TASK
Copy out the listing beneath, missing nothing.

DATA FOR PROCESSING
= Beginning of Section =

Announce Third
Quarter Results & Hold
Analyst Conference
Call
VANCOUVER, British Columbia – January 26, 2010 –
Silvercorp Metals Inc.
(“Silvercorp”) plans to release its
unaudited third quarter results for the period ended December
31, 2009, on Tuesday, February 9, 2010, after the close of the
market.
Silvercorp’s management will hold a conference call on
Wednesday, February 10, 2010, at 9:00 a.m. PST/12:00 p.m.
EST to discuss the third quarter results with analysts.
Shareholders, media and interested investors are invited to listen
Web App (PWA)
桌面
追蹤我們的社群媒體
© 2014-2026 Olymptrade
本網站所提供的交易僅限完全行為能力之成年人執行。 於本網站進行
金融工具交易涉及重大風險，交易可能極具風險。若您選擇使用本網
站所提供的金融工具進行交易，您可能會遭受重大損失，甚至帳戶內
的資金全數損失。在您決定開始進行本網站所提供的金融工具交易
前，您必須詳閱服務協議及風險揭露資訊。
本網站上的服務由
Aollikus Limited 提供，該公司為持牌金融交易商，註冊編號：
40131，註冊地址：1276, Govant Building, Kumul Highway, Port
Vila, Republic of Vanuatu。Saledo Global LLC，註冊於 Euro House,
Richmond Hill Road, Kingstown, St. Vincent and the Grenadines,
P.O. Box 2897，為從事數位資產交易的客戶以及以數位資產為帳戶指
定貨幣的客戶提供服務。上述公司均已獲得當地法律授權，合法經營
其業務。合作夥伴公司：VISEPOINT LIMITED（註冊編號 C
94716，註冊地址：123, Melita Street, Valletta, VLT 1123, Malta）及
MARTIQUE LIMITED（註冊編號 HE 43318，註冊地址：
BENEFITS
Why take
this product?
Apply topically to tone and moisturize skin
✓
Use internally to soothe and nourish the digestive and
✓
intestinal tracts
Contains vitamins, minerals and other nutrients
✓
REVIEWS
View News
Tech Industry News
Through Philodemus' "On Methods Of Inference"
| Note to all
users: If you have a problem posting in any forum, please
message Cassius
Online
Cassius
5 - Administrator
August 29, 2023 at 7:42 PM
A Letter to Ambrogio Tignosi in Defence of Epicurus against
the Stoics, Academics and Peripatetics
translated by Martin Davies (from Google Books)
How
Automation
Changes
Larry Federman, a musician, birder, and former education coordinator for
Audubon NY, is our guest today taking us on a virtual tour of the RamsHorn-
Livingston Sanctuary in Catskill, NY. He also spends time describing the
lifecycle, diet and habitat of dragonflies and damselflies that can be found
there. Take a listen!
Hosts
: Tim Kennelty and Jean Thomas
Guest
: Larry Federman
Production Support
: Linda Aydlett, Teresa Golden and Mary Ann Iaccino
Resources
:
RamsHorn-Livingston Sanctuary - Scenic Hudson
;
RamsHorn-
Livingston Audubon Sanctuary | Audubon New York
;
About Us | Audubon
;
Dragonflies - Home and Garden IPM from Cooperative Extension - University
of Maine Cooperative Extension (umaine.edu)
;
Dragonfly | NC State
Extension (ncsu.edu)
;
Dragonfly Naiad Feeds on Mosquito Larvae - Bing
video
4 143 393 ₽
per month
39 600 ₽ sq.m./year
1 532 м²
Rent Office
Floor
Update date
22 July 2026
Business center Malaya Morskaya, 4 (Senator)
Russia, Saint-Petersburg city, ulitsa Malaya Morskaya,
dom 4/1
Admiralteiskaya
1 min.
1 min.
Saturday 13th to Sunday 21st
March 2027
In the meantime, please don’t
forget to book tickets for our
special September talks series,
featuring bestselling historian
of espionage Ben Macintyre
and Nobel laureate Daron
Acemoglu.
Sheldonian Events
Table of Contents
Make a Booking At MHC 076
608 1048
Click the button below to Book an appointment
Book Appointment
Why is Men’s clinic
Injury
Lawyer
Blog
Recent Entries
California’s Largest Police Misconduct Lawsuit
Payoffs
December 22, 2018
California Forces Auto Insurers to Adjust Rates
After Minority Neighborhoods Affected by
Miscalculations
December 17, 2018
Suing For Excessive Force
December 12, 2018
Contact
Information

= End of Section =

RESPONSE
Announce Third
Quarter Results & Hold
Analyst Conference
Call
VANCOUVER, British Columbia – January 26, 2010 –
Silvercorp Metals Inc.
(“Silvercorp”) plans to release its
unaudited third quarter results for the period ended December
31, 2009, on Tuesday, February 9, 2010, after the close of the
market.
Silvercorp’s management will hold a conference call on
Wednesday, February 10, 2010, at 9:00 a.m. PST/12:00 p.m.
EST to discuss the third quarter results with analysts.
Shareholders, media and interested investors are invited to listen
Web App (PWA)
桌面
追蹤我們的社群媒體
© 2014-2026 Olymptrade
本網站所提供的交易僅限完全行為能力之成年人執行。 於本網站進行
金融工具交易涉及重大風險，交易可能極具風險。若您選擇使用本網
站所提供的金融工具進行交易，您可能會遭受重大損失，甚至帳戶內
的資金全數損失。在您決定開始進行本網站所提供的金融工具交易
前，您必須詳閱服務協議及風險揭露資訊。
本網站上的服務由
Aollikus Limited 提供，該公司為持牌金融交易商，註冊編號：
40131，註冊地址：1276, Govant Building, Kumul Highway, Port
Vila, Republic of Vanuatu。Saledo Global LLC，註冊於 Euro House,
Richmond Hill Road, Kingstown, St. Vincent and the Grenadines,
P.O. Box 2897，為從事數位資產交易的客戶以及以數位資產為帳戶指
定貨幣的客戶提供服務。上述公司均已獲得當地法律授權，合法經營
其業務。合作夥伴公司：VISEPOINT LIMITED（註冊編號 C
94716，註冊地址：123, Melita Street, Valletta, VLT 1123, Malta）及
MARTIQUE LIMITED（註冊編號 HE 43318，註冊地址：
BENEFITS
Why take
this product?
Apply topically to tone and moisturize skin
✓
Use internally to soothe and nourish the digestive and
✓
intestinal tracts
Contains vitamins, minerals and other nutrients
✓
REVIEWS
View News
Tech Industry News
Through Philodemus' "On Methods Of Inference"
| Note to all
users: If you have a problem posting in any forum, please
message Cassius
Online
Cassius
5 - Administrator
August 29, 2023 at 7:42 PM
A Letter to Ambrogio Tignosi in Defence of Epicurus against
the Stoics, Academics and Peripatetics
translated by Martin Davies (from Google Books)
How
Automation
Changes
Larry Federman, a musician, birder, and former education coordinator for
Audubon NY, is our guest today taking us on a virtual tour of the RamsHorn-
Livingston Sanctuary in Catskill, NY. He also spends time describing the
lifecycle, diet and habitat of dragonflies and damselflies that can be found
there. Take a listen!
Hosts
: Tim Kennelty and Jean Thomas
Guest
: Larry Federman
Production Support
: Linda Aydlett, Teresa Golden and Mary Ann Iaccino
Resources
:
RamsHorn-Livingston Sanctuary - Scenic Hudson
;
RamsHorn-
Livingston Audubon Sanctuary | Audubon New York
;
About Us | Audubon
;
Dragonflies - Home and Garden IPM from Cooperative Extension - University
of Maine Cooperative Extension (umaine.edu)
;
Dragonfly | NC State
Extension (ncsu.edu)
;
Dragonfly Naiad Feeds on Mosquito Larvae - Bing
video
4 143 393 ₽
per month
39 600 ₽ sq.m./year
1 532 м²
Rent Office
Floor
Update date
22 July 2026
Business center Malaya Morskaya, 4 (Senator)
Russia, Saint-Petersburg city, ulitsa Malaya Morskaya,
dom 4/1
Admiralteiskaya
1 min.
1 min.
Saturday 13th to Sunday 21st
March 2027
In the meantime, please don’t
forget to book tickets for our
special September talks series,
featuring bestselling historian
of espionage Ben Macintyre
and Nobel laureate Daron
Acemoglu.
Sheldonian Events
Table of Contents
Make a Booking At MHC 076
608 1048
Click the button below to Book an appointment
Book Appointment
Why is Men’s clinic
Injury
Lawyer
Blog
Recent Entries
California’s Largest Police Misconduct Lawsuit
Payoffs
December 22, 2018
California Forces Auto Insurers to Adjust Rates
After Minority Neighborhoods Affected by
Miscalculations
December 17, 2018
Suing For Excessive Force
December 12, 2018
Contact
Information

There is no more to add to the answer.